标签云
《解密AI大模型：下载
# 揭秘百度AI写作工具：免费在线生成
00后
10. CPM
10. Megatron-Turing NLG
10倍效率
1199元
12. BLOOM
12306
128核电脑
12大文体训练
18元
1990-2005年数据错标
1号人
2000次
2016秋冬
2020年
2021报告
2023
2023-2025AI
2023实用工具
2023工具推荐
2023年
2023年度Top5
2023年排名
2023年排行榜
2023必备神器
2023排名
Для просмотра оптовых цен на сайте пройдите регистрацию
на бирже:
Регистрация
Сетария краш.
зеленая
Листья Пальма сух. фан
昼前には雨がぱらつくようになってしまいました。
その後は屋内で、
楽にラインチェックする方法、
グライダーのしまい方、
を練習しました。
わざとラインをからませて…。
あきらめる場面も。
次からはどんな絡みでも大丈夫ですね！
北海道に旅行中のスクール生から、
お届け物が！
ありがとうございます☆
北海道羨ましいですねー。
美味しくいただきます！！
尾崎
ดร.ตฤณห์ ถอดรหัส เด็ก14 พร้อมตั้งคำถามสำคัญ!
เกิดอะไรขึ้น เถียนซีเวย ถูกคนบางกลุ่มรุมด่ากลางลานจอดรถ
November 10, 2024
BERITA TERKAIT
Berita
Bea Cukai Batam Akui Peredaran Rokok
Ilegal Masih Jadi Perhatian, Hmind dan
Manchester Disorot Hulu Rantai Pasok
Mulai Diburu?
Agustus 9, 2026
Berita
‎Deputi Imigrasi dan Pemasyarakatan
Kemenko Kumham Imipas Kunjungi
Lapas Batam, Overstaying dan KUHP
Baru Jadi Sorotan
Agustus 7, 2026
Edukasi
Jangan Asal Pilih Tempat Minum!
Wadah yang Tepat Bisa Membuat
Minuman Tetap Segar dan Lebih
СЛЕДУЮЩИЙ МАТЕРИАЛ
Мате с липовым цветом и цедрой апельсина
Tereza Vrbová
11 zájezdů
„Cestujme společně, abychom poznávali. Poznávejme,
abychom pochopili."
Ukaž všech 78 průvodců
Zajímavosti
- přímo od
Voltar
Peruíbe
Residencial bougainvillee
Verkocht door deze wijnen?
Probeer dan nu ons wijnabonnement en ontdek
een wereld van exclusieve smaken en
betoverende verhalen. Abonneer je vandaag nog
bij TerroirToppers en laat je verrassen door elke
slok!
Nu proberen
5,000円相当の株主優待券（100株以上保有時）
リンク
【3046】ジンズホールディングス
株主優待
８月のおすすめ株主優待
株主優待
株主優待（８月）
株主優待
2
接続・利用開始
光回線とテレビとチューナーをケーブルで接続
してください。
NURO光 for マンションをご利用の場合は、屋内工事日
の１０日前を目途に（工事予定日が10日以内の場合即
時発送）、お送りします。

- - - - - - -

Restate the data exactly, keeping every line intact.

标签云
《解密AI大模型：下载
# 揭秘百度AI写作工具：免费在线生成
00后
10. CPM
10. Megatron-Turing NLG
10倍效率
1199元
12. BLOOM
12306
128核电脑
12大文体训练
18元
1990-2005年数据错标
1号人
2000次
2016秋冬
2020年
2021报告
2023
2023-2025AI
2023实用工具
2023工具推荐
2023年
2023年度Top5
2023年排名
2023年排行榜
2023必备神器
2023排名
Для просмотра оптовых цен на сайте пройдите регистрацию
на бирже:
Регистрация
Сетария краш.
зеленая
Листья Пальма сух. фан
昼前には雨がぱらつくようになってしまいました。
その後は屋内で、
楽にラインチェックする方法、
グライダーのしまい方、
を練習しました。
わざとラインをからませて…。
あきらめる場面も。
次からはどんな絡みでも大丈夫ですね！
北海道に旅行中のスクール生から、
お届け物が！
ありがとうございます☆
北海道羨ましいですねー。
美味しくいただきます！！
尾崎
ดร.ตฤณห์ ถอดรหัส เด็ก14 พร้อมตั้งคำถามสำคัญ!
เกิดอะไรขึ้น เถียนซีเวย ถูกคนบางกลุ่มรุมด่ากลางลานจอดรถ
November 10, 2024
BERITA TERKAIT
Berita
Bea Cukai Batam Akui Peredaran Rokok
Ilegal Masih Jadi Perhatian, Hmind dan
Manchester Disorot Hulu Rantai Pasok
Mulai Diburu?
Agustus 9, 2026
Berita
‎Deputi Imigrasi dan Pemasyarakatan
Kemenko Kumham Imipas Kunjungi
Lapas Batam, Overstaying dan KUHP
Baru Jadi Sorotan
Agustus 7, 2026
Edukasi
Jangan Asal Pilih Tempat Minum!
Wadah yang Tepat Bisa Membuat
Minuman Tetap Segar dan Lebih
СЛЕДУЮЩИЙ МАТЕРИАЛ
Мате с липовым цветом и цедрой апельсина
Tereza Vrbová
11 zájezdů
„Cestujme společně, abychom poznávali. Poznávejme,
abychom pochopili."
Ukaž všech 78 průvodců
Zajímavosti
- přímo od
Voltar
Peruíbe
Residencial bougainvillee
Verkocht door deze wijnen?
Probeer dan nu ons wijnabonnement en ontdek
een wereld van exclusieve smaken en
betoverende verhalen. Abonneer je vandaag nog
bij TerroirToppers en laat je verrassen door elke
slok!
Nu proberen
5,000円相当の株主優待券（100株以上保有時）
リンク
【3046】ジンズホールディングス
株主優待
８月のおすすめ株主優待
株主優待
株主優待（８月）
株主優待
2
接続・利用開始
光回線とテレビとチューナーをケーブルで接続
してください。
NURO光 for マンションをご利用の場合は、屋内工事日
の１０日前を目途に（工事予定日が10日以内の場合即
時発送）、お送りします。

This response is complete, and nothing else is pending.